Asem memang, pengacau sudah datang. Bakalan susah lagi buat berduaan dengan Arkan.

"Saya nggakpapa, cuma butuh waktu aja buat sendiri." Jawabku cuek.

"Kalau gitu kita keluar yuk, Pak Arkan. Amaira butuh waktu untuk sendiri. Mungkin lagi banyam fikiran makanya bisa pingsan." Ucap Bu Nuri sambil menyeret tangan Arkan keluar ruangan.

Ihh, dasar Nenek lampir, pengacau. Arkan juga kenapa dia nggak nolak sih, nyebelin, semuanya nyebelin.

"Yang sabar ya, Ra." Ucap Dini mengelus pundakku. Dia selalu tau apa yang aku rasakan. Hanya Dini yang selalu bisa menenangkan hatiku saat kesal.

"Makasih ya, Din.

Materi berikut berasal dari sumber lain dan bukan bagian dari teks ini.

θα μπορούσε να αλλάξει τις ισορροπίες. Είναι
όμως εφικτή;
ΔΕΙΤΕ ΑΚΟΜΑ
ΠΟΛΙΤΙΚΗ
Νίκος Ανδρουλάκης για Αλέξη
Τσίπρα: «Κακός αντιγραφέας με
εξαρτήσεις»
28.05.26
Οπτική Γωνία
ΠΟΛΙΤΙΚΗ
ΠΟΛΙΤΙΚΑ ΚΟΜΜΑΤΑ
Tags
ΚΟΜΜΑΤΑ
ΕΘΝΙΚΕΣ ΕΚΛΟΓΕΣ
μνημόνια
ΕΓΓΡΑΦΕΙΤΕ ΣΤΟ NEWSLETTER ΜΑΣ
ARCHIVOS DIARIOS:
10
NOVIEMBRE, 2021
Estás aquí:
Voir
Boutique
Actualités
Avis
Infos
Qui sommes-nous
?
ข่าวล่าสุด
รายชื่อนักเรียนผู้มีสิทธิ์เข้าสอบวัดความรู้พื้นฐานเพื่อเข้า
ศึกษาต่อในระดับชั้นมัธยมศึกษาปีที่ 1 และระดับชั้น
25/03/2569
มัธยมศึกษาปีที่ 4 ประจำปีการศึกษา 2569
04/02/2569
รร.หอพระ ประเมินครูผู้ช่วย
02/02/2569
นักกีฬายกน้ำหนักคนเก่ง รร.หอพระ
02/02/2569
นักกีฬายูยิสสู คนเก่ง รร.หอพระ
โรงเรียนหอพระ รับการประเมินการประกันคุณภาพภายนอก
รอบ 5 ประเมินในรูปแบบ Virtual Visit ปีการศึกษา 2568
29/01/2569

Lo selalu ada untuk gue. Makasih lo udah jadi sahabat terbaik buat gue."

Dini hanya mengangguk dan tersenyum.

Aku sangat beruntung punya sahabat kayak Dini, andaikan Dini itu saudara kamdung gue. Pasti bakal lebih seru jika beneran terjadi. Tapi sayangnya aku dan Dini anak tunggal. Sama-sama kurang perhatian dari orang tua, sama-sama nggak punya saudara, selalu sendiri jika ditinggal kerja orang tua.

"Amaira." Arkan tiba-tiba kembali datang mengagetkanku.

"Kok balik lagi, bukannya tadi diajak pergi sama Bu Nuri?" Tanyaku tanpa memandangnya.

"Tadi aku bilang mau ke toilet, tapi aku tinggal kesini ingin nemenin kamu." Jawab Arkan membuatku tersenyum.

"Aku pergi ke kantin dulu ya, Ra. Lapar." Dini berpamitan.

Aku tahu kalau Dini memang ingin aku berduaan sama Arkan, Dini memang sangat pengertian.

"Kamu mau makan nggak?" Tanya Arkan. Tapi aku hanya menggeleng sambil memandangnya. "Kan kamu tadi belum makan, makanya kamu pingsan." Lanjutnya.

"Aku nggak mau makan, nanti aja makan di rumah minta suapin sama Nenek." Ucapku sambil bermain handpone.

"Kalau aku yang suapin, kamu mau nggak?" Tanya Arkan dengan senyum menggoda.

"Mau banget." Jawabku dengan wajah berbinar.

"Nanti aja ya kalau kamu udah jadi istriku." Arkan tersenyum mengejek.

"Kapan? Kamu aja selalu menghindar dariku. Sifat kamu juga sering berubah-ubah padaku. Kadang kamu perhatian seperti sekarang ini, kadang juga kamu cuek dan menghindariku." Ucapku bersedih.

"Itu karena ada sesuatu hal yang memang harus menjauh darimu, Amaira." Ucap Arkn dengan menunduk.

Sesuatu hal? Hal apa yang membuat Arkan menjauhiku?